_Task directions:_ Determine the count of lines in the following entries that contain the string "down". Write only the number.

_Records for this task:_
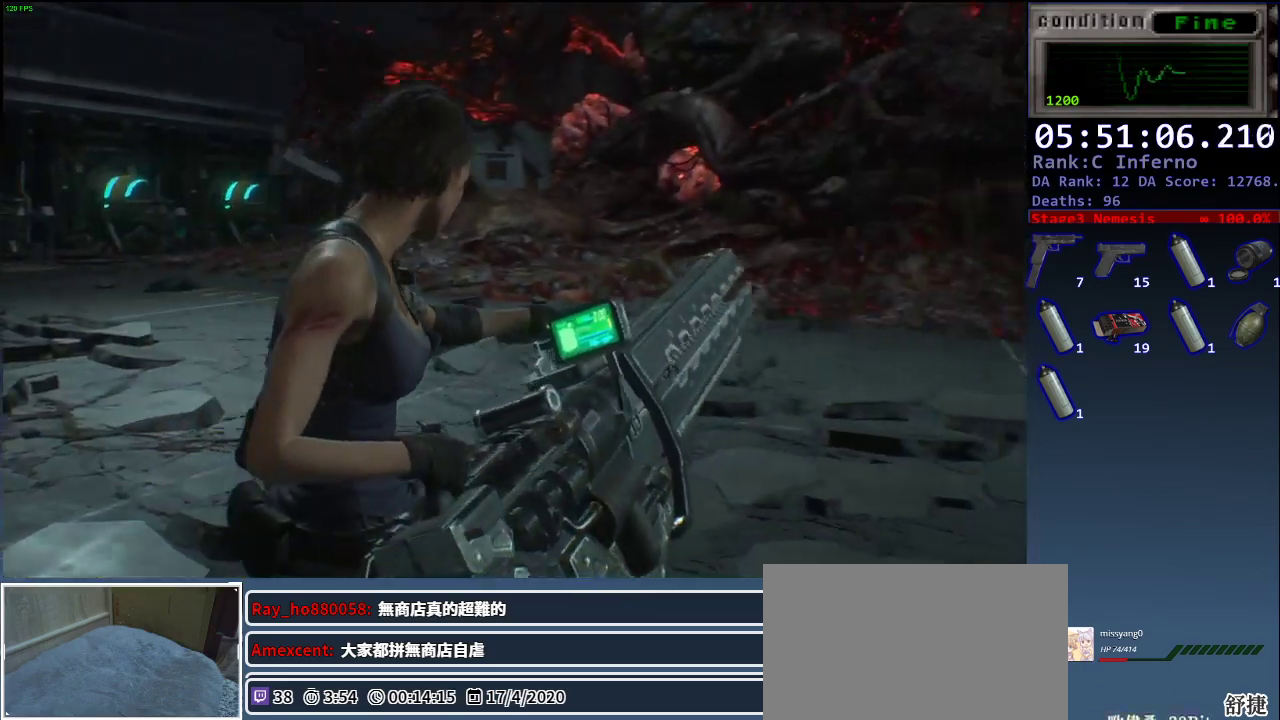
{"keys": [], "mouse": [], "events": []}
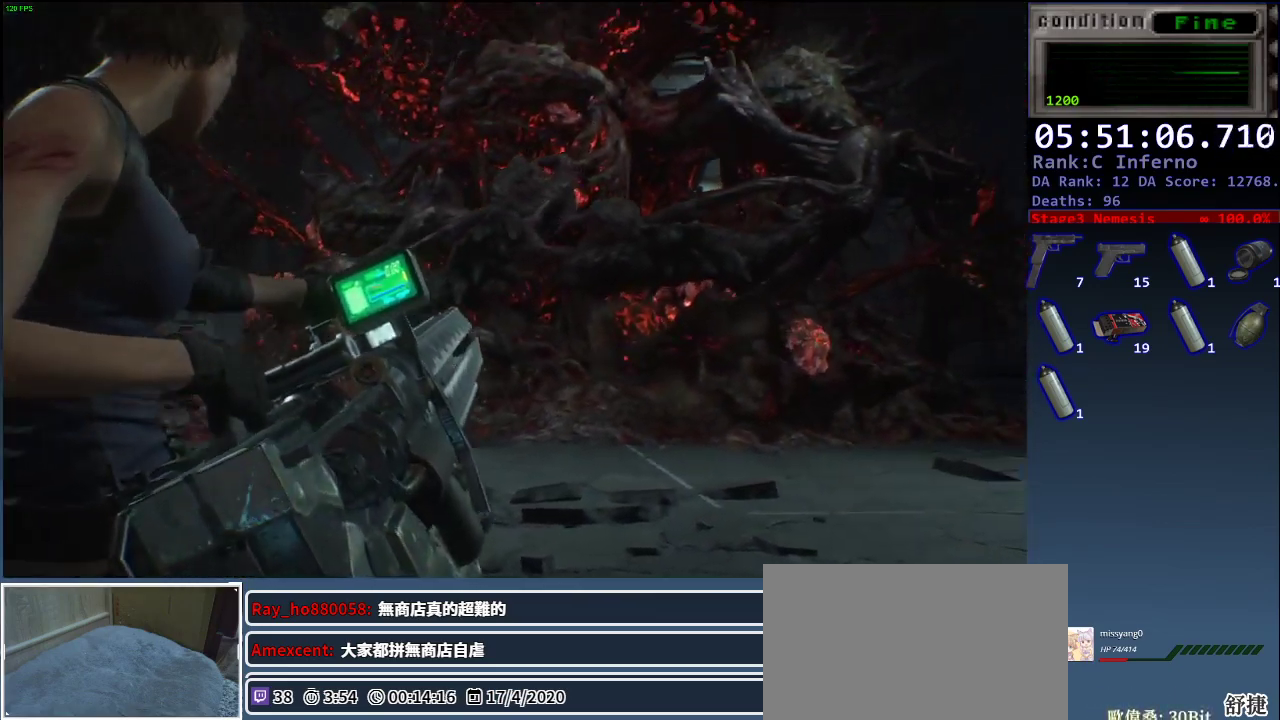
{"keys": [], "mouse": [], "events": [[17, "mouse_left", "down"], [167, "mouse_left", "up"], [217, "mouse_left", "down"], [300, "mouse_left", "up"], [350, "mouse_left", "down"], [483, "mouse_left", "up"]]}
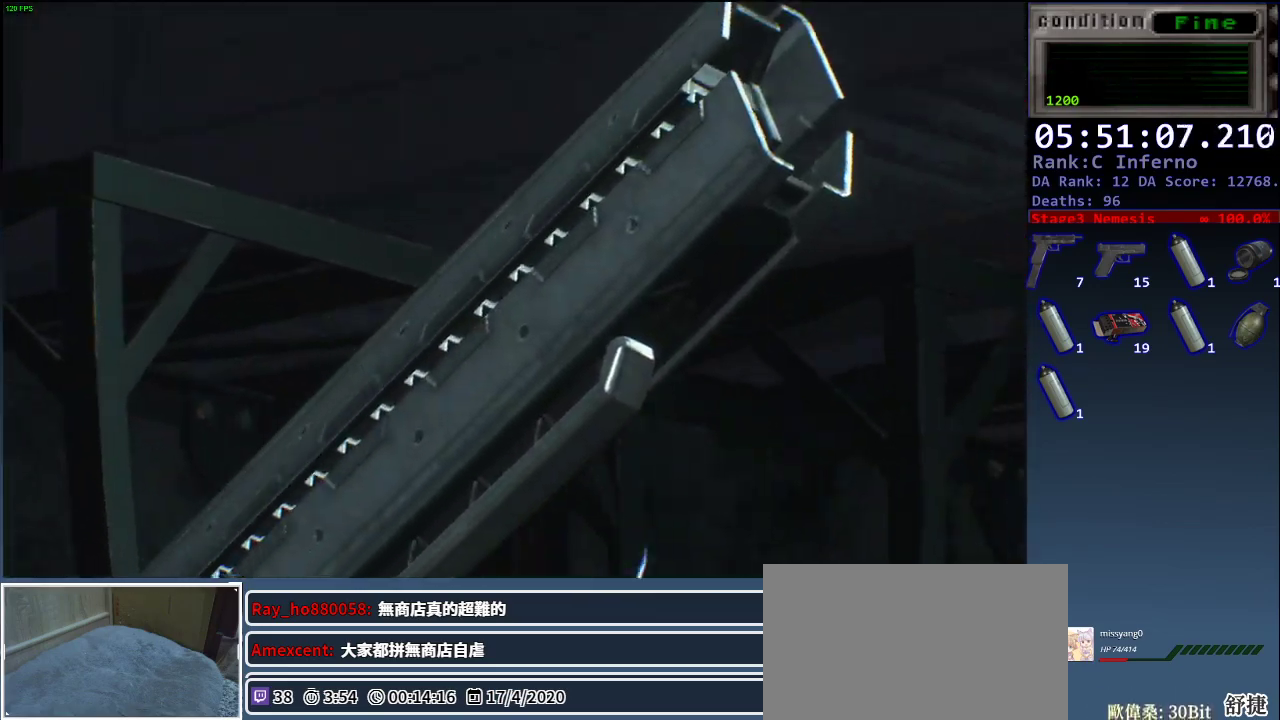
{"keys": [], "mouse": [], "events": [[33, "mouse_left", "down"], [183, "mouse_left", "up"]]}
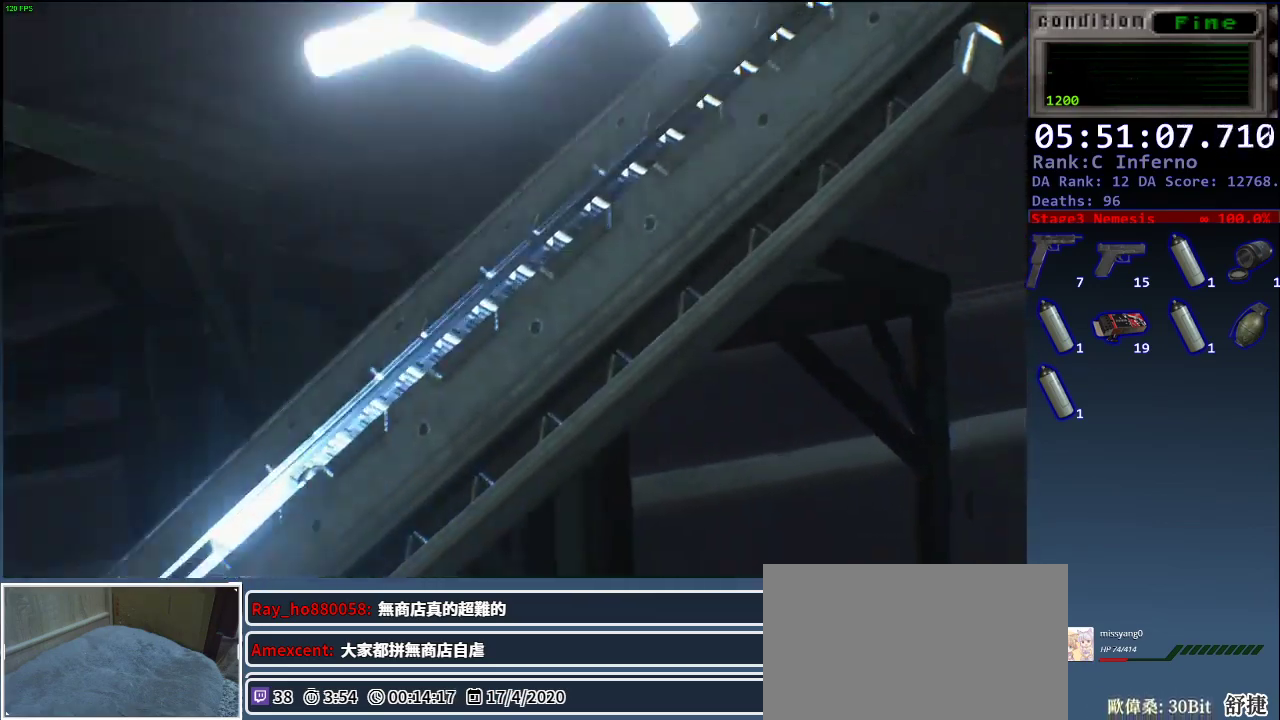
{"keys": [], "mouse": [], "events": []}
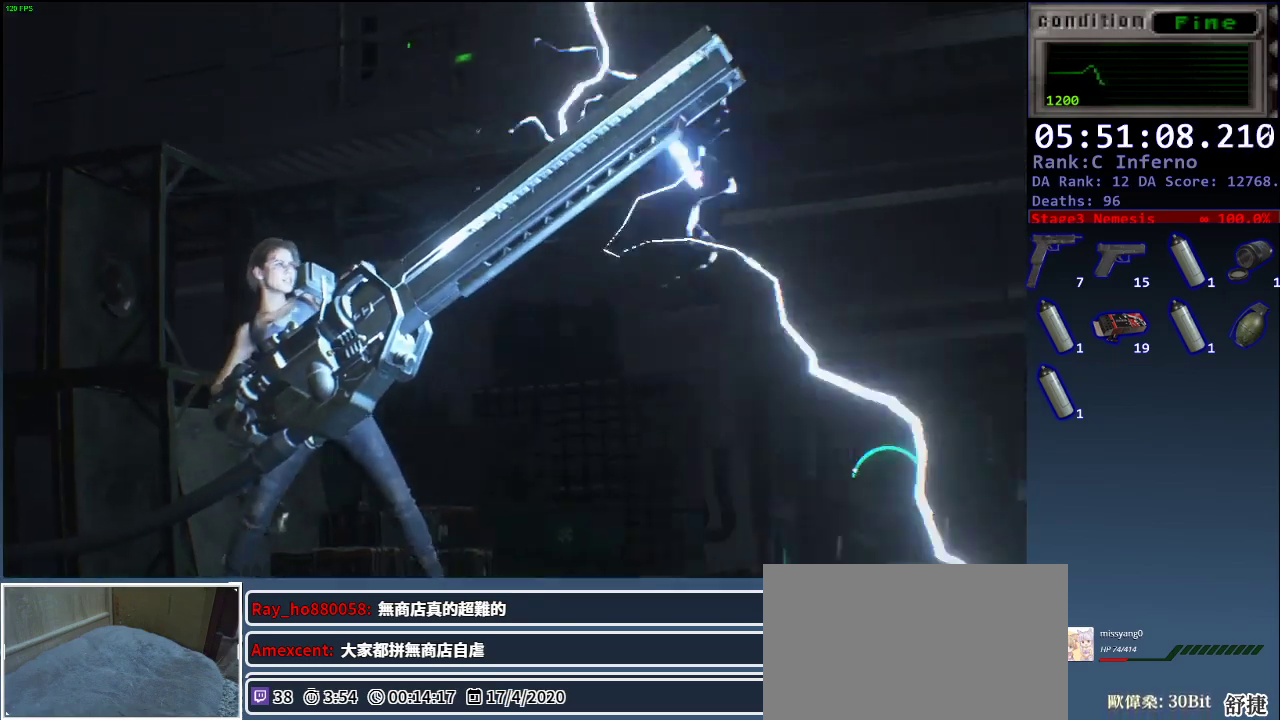
{"keys": [], "mouse": [], "events": []}
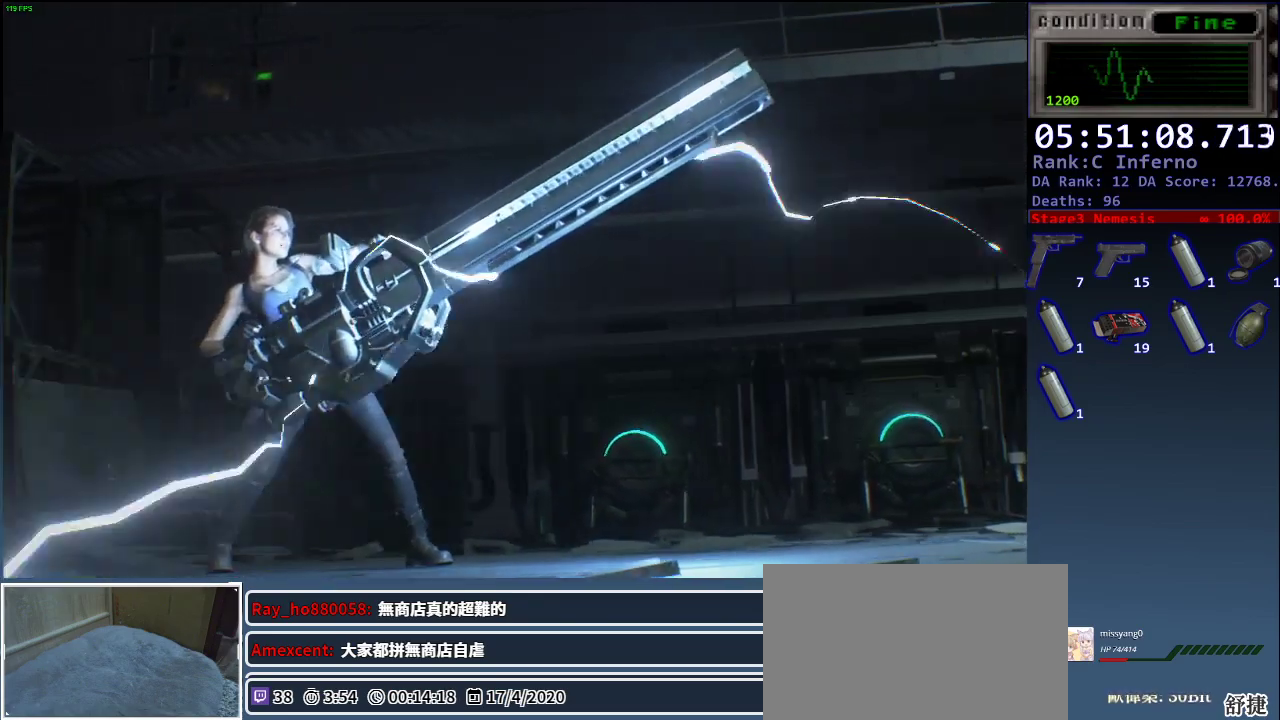
{"keys": [], "mouse": [], "events": []}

_Problem solution:_ 2